COO: "But how many people actually get their jobs from the Internet"?
"Only about 6%", says the CIO, "I read it in a Dunn & Bradstreet survey a few months ago I think".
COO: "If it´s so great, how come nobody´s getting their job from internet postings"?
At this point the PMs face is red and he´s tugging at his collar. It´s too late to get into the brilliant strategy discussion he had planned, about how the project will transform the company into a "talent management organization" and let it hit the coming talent crisis well prepared, ahead of the competition.
Instead he´s managed to let himself be dragged into the muck of details. He should cut his losses, but instead he ventures:
"well ... in order to be competitive, we must learn to manage talent, we have to treat talent as our number one resource ... uhm ... it´s really important for retention (fumbling now) and we have to build talent pools of pre-qualified people that are interested in working in our company."
He´s reaching now, but they´re quiet. He´s encouraged, maybe he´s getting through. (more likely they´re just giving him rope, curious at what he´ll say next). Foolishly, he presses on:
"We can align corporate goals with workforce planning to gain competitive advantage and prepare for the next ´War For Talent´".
He furiously ruffles through his briefcase to find a copy of McKinsey´s book. Finding it, he takes a desperate chance, he holds it up.
"Here´s a book that McKinsey Consulting wrote on an actual War for talent ... McKinsey and the Harvard Business School Press no less!" (he prays that no one has read it, after all these aren´t HR people).
COO: "Yeah, I looked at that, someone sent me a free copy last year, not sure why. Anyway, they went on and on about how great a job Enron was doing. I stopped reading it at that point, what else does it say?"
The PM puts the book down. The executive committee doesn´t meet for another three months and he´s just wasted his 20 minutes. Yesterday the plan was to seek approval immediately and press ahead with the project, now he´s lost. He thanks the group and mumbles something about sending around some answers to the questions raised with additional supporting material.
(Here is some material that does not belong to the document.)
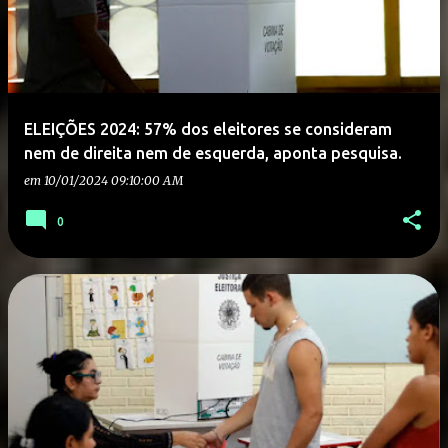
ELEIÇÕES 2024: 57% dos eleitores se consideram
nem de direita nem de esquerda, aponta pesquisa.
em
10/01/2024 09:10:00 AM
0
The scenario above is definitely an exaggeration, but HR has to put itself in the shoes of senior executives in order to address their concerns more clearly. HR wants the best solutions and can appreciate subtle differences in functionality that might appear trivial to lay persons. HR strategists are "up" on the trends, the labor force demographics, pending talent shortages and the need for workforce planning - most executives aren´t but they can quickly understand the importance if the argument is put to them concisely in terms that are important to them. The key is in demonstrating a solid business case. Clear ROI projections and a well articulated change management strategy are important elements of the pitch. Forget about the vendor selection specifics unless asked and definitely don´t parrot analyst predictions and trendy jargon.